Love Stories: Remembered

April 10, 2017 April 2017 Feature - Love Stories, China trip, Gotcha Day, orphanage realities, Uncategorized 2 Comments

We are so quick to fill in the blanks, aren’t we? We get one part of a story, and we use our imagination to complete the rest.

But it’s too simplistic to do that with the care of orphaned children halfway around the world… to see an image and create a tragic narrative, hear a testimony and judge an entire community, read an account of a single incident and make assumptions about an entire system.

We want to have eyes to see the good.

And there is most definitely good to be found. So this month we are sharing stories that exemplify the good. The lovely. The things that remind us that there is always hope.

Join us this month as we share stories of love in the unlikeliest of places.


Less than two months ago, I was in China to bring home our new son, Sonny. Our forever family day took an interesting turn when we were approached by who I thought was a stranger.

My husband, two youngest daughters and I had just coaxed Sonny from the hallway of the Henan Adoption Center to the family room. I had barely sat down and put him on my lap when a woman approached us.

She pointed to my daughter Reagan and asked, “Dang Qing Qing?” (Reagan’s Chinese name)

I responded, “Yes, this is Qing Qing. Do you know her?”

The woman smiled and answered, “I am from Luoyang (Sonny and Reagan’s orphanage) and I remember her.”

I had my new son in my arms and I was so caught off guard that I just sat there for a moment thinking, What exactly is happening here? Reagan has been home with us for over five years, is this the same Qing Qing she’s thinking of?

I regained my composure and told Reagan to come over so that I could take a picture of her and this woman. We did what small talk we could with our broken Chinese and her limited English but honestly I can’t remember what we talked about. I had my new son on my lap and was completely engrossed with all things Sonny. The woman left and I didn’t think anything more of it.

About twenty minutes later, our guide and this woman came back over to us. Our guide was there to help us ask any questions we had about Sonny. We asked a few but I could see the woman would not stop staring and smiling at Reagan. I could tell she had questions and wanted to talk more about Reagan than Sonny. I told our guide about my earlier conversation with her. I asked the guide to ask her if she had any questions about Reagan.

The woman pointed to Reagan’s hearing aide and we discussed her hearing loss. She pointed to Reagan’s glasses and then hers and gave a thumbs up. She asked how her heart was doing and we told her that her heart is both emotionally and physically very good.

I forget that Reagan was nonverbal until she was six years old, a good year after being home with us, which meant this woman was hearing Reagan speak for the first time. Her face lit up when she saw Reagan talking to Sonny. “Qing Qing is talking!” Oh, if she only knew Qing Qing never stops talking.

She just kept smiling at Reagan and finally said, “I am so happy to see Qing Qing so happy. It makes me so happy to know she has a family.” She gave Reagan a quick hug, we said goodbye and that was it.

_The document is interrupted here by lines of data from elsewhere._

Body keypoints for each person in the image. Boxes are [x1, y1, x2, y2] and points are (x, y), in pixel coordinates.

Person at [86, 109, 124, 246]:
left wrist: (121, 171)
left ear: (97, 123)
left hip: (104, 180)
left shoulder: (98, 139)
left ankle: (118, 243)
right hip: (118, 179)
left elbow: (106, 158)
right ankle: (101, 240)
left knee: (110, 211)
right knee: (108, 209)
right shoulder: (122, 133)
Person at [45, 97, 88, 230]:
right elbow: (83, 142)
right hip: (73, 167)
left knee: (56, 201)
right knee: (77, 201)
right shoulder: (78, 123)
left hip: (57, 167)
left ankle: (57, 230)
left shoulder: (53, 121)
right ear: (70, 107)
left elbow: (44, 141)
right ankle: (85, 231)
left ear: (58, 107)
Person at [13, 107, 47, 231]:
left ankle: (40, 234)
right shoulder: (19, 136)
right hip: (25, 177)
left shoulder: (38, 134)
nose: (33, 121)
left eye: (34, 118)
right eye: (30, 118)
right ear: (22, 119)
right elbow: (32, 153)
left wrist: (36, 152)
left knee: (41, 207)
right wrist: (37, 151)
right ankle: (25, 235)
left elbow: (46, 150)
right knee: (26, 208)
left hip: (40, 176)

The thing that blew my mind is that this woman needed no reminders of who Reagan was. Before I could give our guide some background on Reagan this woman had already told her that Reagan was transferred to a private foster home in Beijing. She remembered that Reagan left to receive heart surgery. Reagan left Luoyang in 2009 and yet she was remembered. This woman clearly remembered her despite having hundreds of children come and go over the last eight years. I never got her name or what her position with the orphanage was.

This is Luoyang CWI.

image by Kim Rase McCray

Those walls and floors hold many children. Those same floors and walls also hold many nannies, staff and officials. Nannies, staff and officials who love on our children long before they become ours. They provide all the care and love they can give.

They act as advocates in many quiet ways… getting a child’s file ready so their family can find them, locating a facility or private organization that will help with a quality of life procedure or life saving surgery, just as they did for our Reagan.

They allow their hearts to invest.

I was recently scrolling through pictures of our trip and I came across the picture I took of Reagan and the woman.

It hit me what an amazing moment that was. As I stared at the picture, I found myself getting more and more irritated with myself for not taking advantage of it. A missed opportunity to get a fuller picture of Reagan’s life. So much is unknown about Reagan’s life prior to Beijing, I wished I would have been more clearheaded to ask questions about Reagan’s time at Luoyang.

But maybe that moment wasn’t supposed to be about me and what I wondered. Maybe it was for this woman and all the others like her that wonder what the rest of a child’s story is. The child that imprinted their heart. Whatever happened to their Qing Qing? Was her heart repaired? Did she learn to speak? Is she still waiting?

And maybe in a way I too got answers.

Reagan was cared for.
Reagan was advocated for.
Reagan was not forgotten.
Reagan left an imprint.

Reagan is remembered.

– guest post by Danae: blog || facebook || instagram

2 responses to “Love Stories: Remembered”

  1. Jessica says:

    Lovely! Lovely! Lovely!

  2. carrie says:

    So perfect!! Love this story and all that it represents.